= Kristian Draude =

German musician

Kristian Draude (born 1 February 1977) is a German musician who has worked with artists including Elton John, Sarah Brightman, and Gregorian. The music he has written and produced has sold over 5 million albums. In addition, he has also composed music for television shows, short films, commercials, web performances and multi-media applications.

==Biography==
Draude started playing drums at the age of ten. Four years later he recorded the first album with his band Lazy Strike under Steffi Stefan, producer of German rock legends like Udo Lindenberg and Peter Maffay.

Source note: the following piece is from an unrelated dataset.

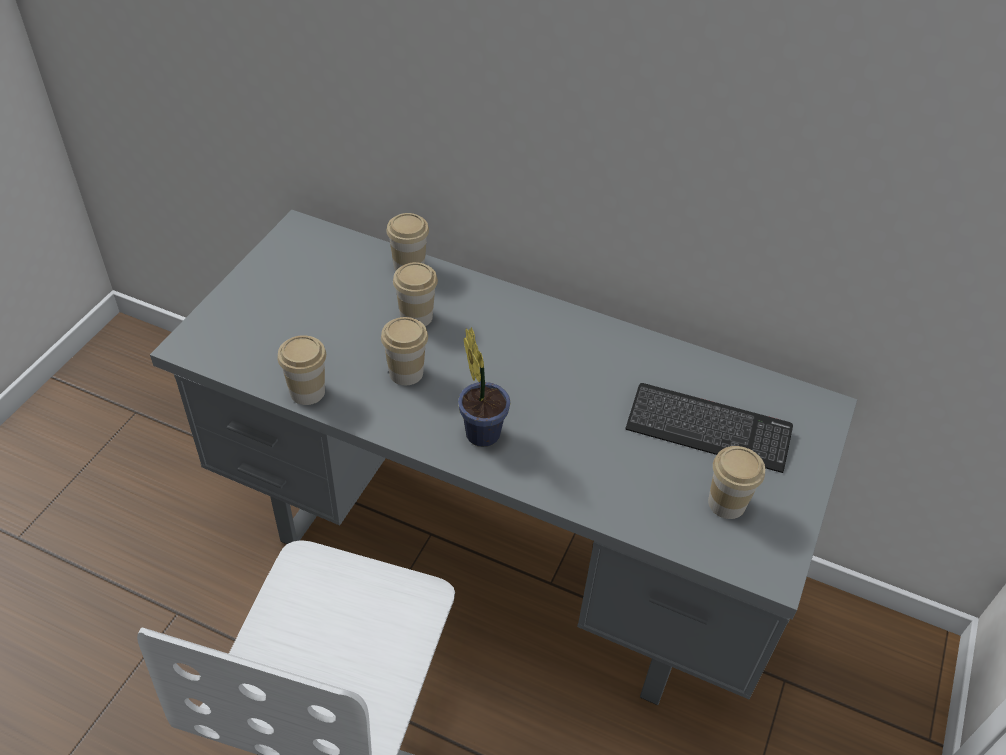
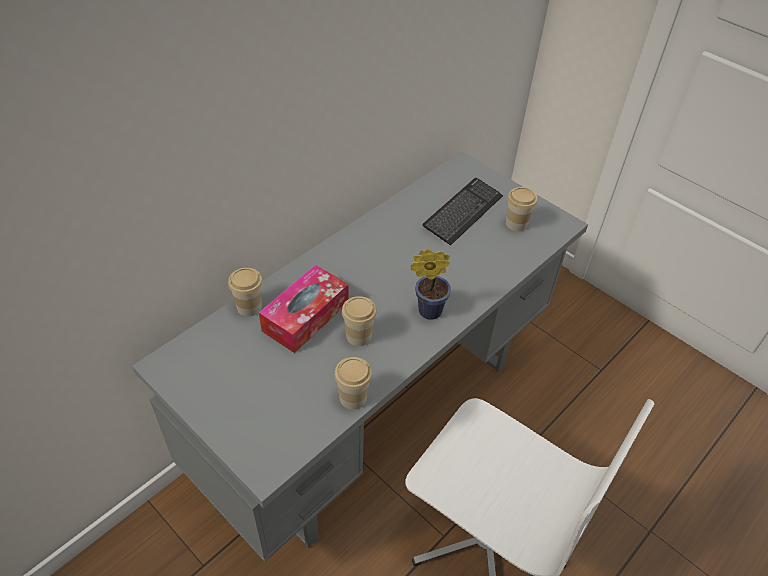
camera: 70 degrees left, 0 degrees up
(416, 317) = (305, 316): cup -> tissue box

After getting live experience with different bands and musicals he moved to Hamburg, where he formed the band JAW. In the year 2000 the album No blue peril was released. The band played over 100 concerts all over Europe and was nominated for various German awards.

In addition, Draude worked as an engineer, programmer and songwriter for producer Peter Hoffmann, who produced artists including Falco, Oli.P, and German shooting stars Tokio Hotel.

In 2001 Draude concentrated on studio work, produced and wrote for acts like the international selling dance-act ATC, Spanish pop star Princessa, the German Star Search winners and many other bands. At this time, he built his own recording studio, Most Fresh Studio.

In 2002 he started working with producer Frank Peterson, who had worked with artists including Enigma and Sarah Brightman. He wrote and produced music for several Sarah Brightman records including Harem and Live from Las Vegas. In 2004 the song "The War Is Over" from Harem won an Arabian music award.
Currently, Draude works as a studio drummer and plays live concerts, radio and television shows for artists including Elton John, Sugababes, Chris de Burgh, Ronan Keating, Gregorian, Jasmin Wagner and Palomino.